Your objective: Give the listing below again in full, exactly as written.

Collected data
# # # # # # #
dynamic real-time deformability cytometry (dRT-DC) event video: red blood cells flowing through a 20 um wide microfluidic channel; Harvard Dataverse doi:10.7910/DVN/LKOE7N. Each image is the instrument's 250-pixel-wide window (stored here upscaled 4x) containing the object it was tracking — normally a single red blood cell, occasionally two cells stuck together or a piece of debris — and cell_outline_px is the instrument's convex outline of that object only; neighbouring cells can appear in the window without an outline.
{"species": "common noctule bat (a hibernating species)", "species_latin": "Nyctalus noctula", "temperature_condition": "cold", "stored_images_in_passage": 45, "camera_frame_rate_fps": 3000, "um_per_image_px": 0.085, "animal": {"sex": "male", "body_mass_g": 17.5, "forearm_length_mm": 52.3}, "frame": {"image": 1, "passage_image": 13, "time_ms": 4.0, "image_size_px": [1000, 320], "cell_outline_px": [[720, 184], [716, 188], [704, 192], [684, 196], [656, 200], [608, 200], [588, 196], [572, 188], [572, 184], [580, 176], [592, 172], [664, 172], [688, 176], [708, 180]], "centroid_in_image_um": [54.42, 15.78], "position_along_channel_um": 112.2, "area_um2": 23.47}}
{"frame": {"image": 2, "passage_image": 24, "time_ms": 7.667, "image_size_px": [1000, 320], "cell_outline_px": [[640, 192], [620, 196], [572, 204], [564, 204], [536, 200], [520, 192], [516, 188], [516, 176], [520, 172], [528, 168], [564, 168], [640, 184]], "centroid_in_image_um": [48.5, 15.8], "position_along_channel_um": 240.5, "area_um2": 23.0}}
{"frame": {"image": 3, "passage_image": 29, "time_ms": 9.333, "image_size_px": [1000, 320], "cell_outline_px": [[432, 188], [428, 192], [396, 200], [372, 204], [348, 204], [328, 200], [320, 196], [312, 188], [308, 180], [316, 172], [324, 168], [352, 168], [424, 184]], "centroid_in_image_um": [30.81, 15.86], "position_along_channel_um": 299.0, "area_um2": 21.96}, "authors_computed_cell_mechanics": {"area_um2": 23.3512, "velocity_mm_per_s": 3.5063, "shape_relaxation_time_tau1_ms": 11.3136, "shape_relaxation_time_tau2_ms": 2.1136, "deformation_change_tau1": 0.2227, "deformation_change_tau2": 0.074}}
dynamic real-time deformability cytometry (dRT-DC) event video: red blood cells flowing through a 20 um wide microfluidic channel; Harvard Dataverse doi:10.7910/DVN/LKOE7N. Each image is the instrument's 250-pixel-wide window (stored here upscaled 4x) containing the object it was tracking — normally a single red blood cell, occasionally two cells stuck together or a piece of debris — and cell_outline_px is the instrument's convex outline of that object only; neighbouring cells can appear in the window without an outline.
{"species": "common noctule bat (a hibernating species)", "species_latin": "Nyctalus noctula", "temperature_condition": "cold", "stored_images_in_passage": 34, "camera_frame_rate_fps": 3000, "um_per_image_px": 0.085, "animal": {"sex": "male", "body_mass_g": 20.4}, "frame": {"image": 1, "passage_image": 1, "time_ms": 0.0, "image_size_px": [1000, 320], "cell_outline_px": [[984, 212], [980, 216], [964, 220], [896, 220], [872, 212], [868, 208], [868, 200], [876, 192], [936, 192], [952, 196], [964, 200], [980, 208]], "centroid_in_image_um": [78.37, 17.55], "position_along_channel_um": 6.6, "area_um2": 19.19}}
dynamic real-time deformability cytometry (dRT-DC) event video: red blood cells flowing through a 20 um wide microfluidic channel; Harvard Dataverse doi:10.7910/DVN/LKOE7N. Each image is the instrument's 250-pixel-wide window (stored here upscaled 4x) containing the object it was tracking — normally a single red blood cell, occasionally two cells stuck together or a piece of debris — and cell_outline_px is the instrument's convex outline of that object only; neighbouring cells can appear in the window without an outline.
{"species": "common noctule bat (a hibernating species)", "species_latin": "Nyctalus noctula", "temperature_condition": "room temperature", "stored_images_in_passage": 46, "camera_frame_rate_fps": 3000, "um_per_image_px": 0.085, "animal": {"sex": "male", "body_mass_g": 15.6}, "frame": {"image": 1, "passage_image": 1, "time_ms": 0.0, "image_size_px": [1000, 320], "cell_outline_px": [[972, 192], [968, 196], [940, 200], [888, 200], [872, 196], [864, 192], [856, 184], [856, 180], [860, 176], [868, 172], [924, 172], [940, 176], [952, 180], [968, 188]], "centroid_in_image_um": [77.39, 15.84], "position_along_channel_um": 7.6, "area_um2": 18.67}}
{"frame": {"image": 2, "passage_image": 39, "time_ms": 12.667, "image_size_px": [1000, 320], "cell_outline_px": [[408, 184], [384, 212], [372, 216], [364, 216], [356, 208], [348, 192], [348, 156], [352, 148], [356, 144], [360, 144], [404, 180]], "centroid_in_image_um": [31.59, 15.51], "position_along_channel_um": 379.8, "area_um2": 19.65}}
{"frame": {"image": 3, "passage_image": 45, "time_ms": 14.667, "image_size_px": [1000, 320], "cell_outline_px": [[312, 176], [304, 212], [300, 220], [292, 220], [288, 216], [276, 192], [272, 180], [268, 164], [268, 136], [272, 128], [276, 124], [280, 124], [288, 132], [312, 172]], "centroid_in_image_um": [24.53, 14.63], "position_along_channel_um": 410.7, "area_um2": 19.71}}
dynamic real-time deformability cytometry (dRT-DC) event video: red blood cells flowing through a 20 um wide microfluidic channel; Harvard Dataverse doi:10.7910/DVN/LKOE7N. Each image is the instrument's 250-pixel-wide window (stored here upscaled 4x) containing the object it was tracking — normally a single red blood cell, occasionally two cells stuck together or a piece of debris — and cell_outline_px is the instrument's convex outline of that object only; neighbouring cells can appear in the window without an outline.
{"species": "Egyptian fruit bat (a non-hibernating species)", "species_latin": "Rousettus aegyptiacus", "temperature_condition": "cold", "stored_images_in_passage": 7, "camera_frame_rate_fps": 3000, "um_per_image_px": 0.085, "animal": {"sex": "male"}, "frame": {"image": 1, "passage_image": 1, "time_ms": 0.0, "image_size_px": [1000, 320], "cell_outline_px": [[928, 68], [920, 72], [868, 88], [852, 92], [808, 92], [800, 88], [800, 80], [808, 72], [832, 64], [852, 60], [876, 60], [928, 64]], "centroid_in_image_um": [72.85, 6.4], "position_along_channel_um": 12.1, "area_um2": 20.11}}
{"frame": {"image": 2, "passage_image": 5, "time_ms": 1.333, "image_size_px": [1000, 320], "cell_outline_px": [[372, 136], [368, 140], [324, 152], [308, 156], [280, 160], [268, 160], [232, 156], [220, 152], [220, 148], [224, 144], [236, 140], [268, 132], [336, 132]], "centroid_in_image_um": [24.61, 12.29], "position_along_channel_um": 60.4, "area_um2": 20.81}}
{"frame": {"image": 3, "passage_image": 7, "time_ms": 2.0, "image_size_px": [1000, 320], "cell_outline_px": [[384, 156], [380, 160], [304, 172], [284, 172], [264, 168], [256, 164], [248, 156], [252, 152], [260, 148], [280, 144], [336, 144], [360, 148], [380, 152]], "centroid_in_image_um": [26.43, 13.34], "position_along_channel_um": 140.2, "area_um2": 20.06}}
# # # # # # #
Full solution:
dynamic real-time deformability cytometry (dRT-DC) event video: red blood cells flowing through a 20 um wide microfluidic channel; Harvard Dataverse doi:10.7910/DVN/LKOE7N. Each image is the instrument's 250-pixel-wide window (stored here upscaled 4x) containing the object it was tracking — normally a single red blood cell, occasionally two cells stuck together or a piece of debris — and cell_outline_px is the instrument's convex outline of that object only; neighbouring cells can appear in the window without an outline.
{"species": "common noctule bat (a hibernating species)", "species_latin": "Nyctalus noctula", "temperature_condition": "cold", "stored_images_in_passage": 45, "camera_frame_rate_fps": 3000, "um_per_image_px": 0.085, "animal": {"sex": "male", "body_mass_g": 17.5, "forearm_length_mm": 52.3}, "frame": {"image": 1, "passage_image": 13, "time_ms": 4.0, "image_size_px": [1000, 320], "cell_outline_px": [[720, 184], [716, 188], [704, 192], [684, 196], [656, 200], [608, 200], [588, 196], [572, 188], [572, 184], [580, 176], [592, 172], [664, 172], [688, 176], [708, 180]], "centroid_in_image_um": [54.42, 15.78], "position_along_channel_um": 112.2, "area_um2": 23.47}}
{"frame": {"image": 2, "passage_image": 24, "time_ms": 7.667, "image_size_px": [1000, 320], "cell_outline_px": [[640, 192], [620, 196], [572, 204], [564, 204], [536, 200], [520, 192], [516, 188], [516, 176], [520, 172], [528, 168], [564, 168], [640, 184]], "centroid_in_image_um": [48.5, 15.8], "position_along_channel_um": 240.5, "area_um2": 23.0}}
{"frame": {"image": 3, "passage_image": 29, "time_ms": 9.333, "image_size_px": [1000, 320], "cell_outline_px": [[432, 188], [428, 192], [396, 200], [372, 204], [348, 204], [328, 200], [320, 196], [312, 188], [308, 180], [316, 172], [324, 168], [352, 168], [424, 184]], "centroid_in_image_um": [30.81, 15.86], "position_along_channel_um": 299.0, "area_um2": 21.96}, "authors_computed_cell_mechanics": {"area_um2": 23.3512, "velocity_mm_per_s": 3.5063, "shape_relaxation_time_tau1_ms": 11.3136, "shape_relaxation_time_tau2_ms": 2.1136, "deformation_change_tau1": 0.2227, "deformation_change_tau2": 0.074}}
dynamic real-time deformability cytometry (dRT-DC) event video: red blood cells flowing through a 20 um wide microfluidic channel; Harvard Dataverse doi:10.7910/DVN/LKOE7N. Each image is the instrument's 250-pixel-wide window (stored here upscaled 4x) containing the object it was tracking — normally a single red blood cell, occasionally two cells stuck together or a piece of debris — and cell_outline_px is the instrument's convex outline of that object only; neighbouring cells can appear in the window without an outline.
{"species": "common noctule bat (a hibernating species)", "species_latin": "Nyctalus noctula", "temperature_condition": "cold", "stored_images_in_passage": 34, "camera_frame_rate_fps": 3000, "um_per_image_px": 0.085, "animal": {"sex": "male", "body_mass_g": 20.4}, "frame": {"image": 1, "passage_image": 1, "time_ms": 0.0, "image_size_px": [1000, 320], "cell_outline_px": [[984, 212], [980, 216], [964, 220], [896, 220], [872, 212], [868, 208], [868, 200], [876, 192], [936, 192], [952, 196], [964, 200], [980, 208]], "centroid_in_image_um": [78.37, 17.55], "position_along_channel_um": 6.6, "area_um2": 19.19}}
dynamic real-time deformability cytometry (dRT-DC) event video: red blood cells flowing through a 20 um wide microfluidic channel; Harvard Dataverse doi:10.7910/DVN/LKOE7N. Each image is the instrument's 250-pixel-wide window (stored here upscaled 4x) containing the object it was tracking — normally a single red blood cell, occasionally two cells stuck together or a piece of debris — and cell_outline_px is the instrument's convex outline of that object only; neighbouring cells can appear in the window without an outline.
{"species": "common noctule bat (a hibernating species)", "species_latin": "Nyctalus noctula", "temperature_condition": "room temperature", "stored_images_in_passage": 46, "camera_frame_rate_fps": 3000, "um_per_image_px": 0.085, "animal": {"sex": "male", "body_mass_g": 15.6}, "frame": {"image": 1, "passage_image": 1, "time_ms": 0.0, "image_size_px": [1000, 320], "cell_outline_px": [[972, 192], [968, 196], [940, 200], [888, 200], [872, 196], [864, 192], [856, 184], [856, 180], [860, 176], [868, 172], [924, 172], [940, 176], [952, 180], [968, 188]], "centroid_in_image_um": [77.39, 15.84], "position_along_channel_um": 7.6, "area_um2": 18.67}}
{"frame": {"image": 2, "passage_image": 39, "time_ms": 12.667, "image_size_px": [1000, 320], "cell_outline_px": [[408, 184], [384, 212], [372, 216], [364, 216], [356, 208], [348, 192], [348, 156], [352, 148], [356, 144], [360, 144], [404, 180]], "centroid_in_image_um": [31.59, 15.51], "position_along_channel_um": 379.8, "area_um2": 19.65}}
{"frame": {"image": 3, "passage_image": 45, "time_ms": 14.667, "image_size_px": [1000, 320], "cell_outline_px": [[312, 176], [304, 212], [300, 220], [292, 220], [288, 216], [276, 192], [272, 180], [268, 164], [268, 136], [272, 128], [276, 124], [280, 124], [288, 132], [312, 172]], "centroid_in_image_um": [24.53, 14.63], "position_along_channel_um": 410.7, "area_um2": 19.71}}
dynamic real-time deformability cytometry (dRT-DC) event video: red blood cells flowing through a 20 um wide microfluidic channel; Harvard Dataverse doi:10.7910/DVN/LKOE7N. Each image is the instrument's 250-pixel-wide window (stored here upscaled 4x) containing the object it was tracking — normally a single red blood cell, occasionally two cells stuck together or a piece of debris — and cell_outline_px is the instrument's convex outline of that object only; neighbouring cells can appear in the window without an outline.
{"species": "Egyptian fruit bat (a non-hibernating species)", "species_latin": "Rousettus aegyptiacus", "temperature_condition": "cold", "stored_images_in_passage": 7, "camera_frame_rate_fps": 3000, "um_per_image_px": 0.085, "animal": {"sex": "male"}, "frame": {"image": 1, "passage_image": 1, "time_ms": 0.0, "image_size_px": [1000, 320], "cell_outline_px": [[928, 68], [920, 72], [868, 88], [852, 92], [808, 92], [800, 88], [800, 80], [808, 72], [832, 64], [852, 60], [876, 60], [928, 64]], "centroid_in_image_um": [72.85, 6.4], "position_along_channel_um": 12.1, "area_um2": 20.11}}
{"frame": {"image": 2, "passage_image": 5, "time_ms": 1.333, "image_size_px": [1000, 320], "cell_outline_px": [[372, 136], [368, 140], [324, 152], [308, 156], [280, 160], [268, 160], [232, 156], [220, 152], [220, 148], [224, 144], [236, 140], [268, 132], [336, 132]], "centroid_in_image_um": [24.61, 12.29], "position_along_channel_um": 60.4, "area_um2": 20.81}}
{"frame": {"image": 3, "passage_image": 7, "time_ms": 2.0, "image_size_px": [1000, 320], "cell_outline_px": [[384, 156], [380, 160], [304, 172], [284, 172], [264, 168], [256, 164], [248, 156], [252, 152], [260, 148], [280, 144], [336, 144], [360, 148], [380, 152]], "centroid_in_image_um": [26.43, 13.34], "position_along_channel_um": 140.2, "area_um2": 20.06}}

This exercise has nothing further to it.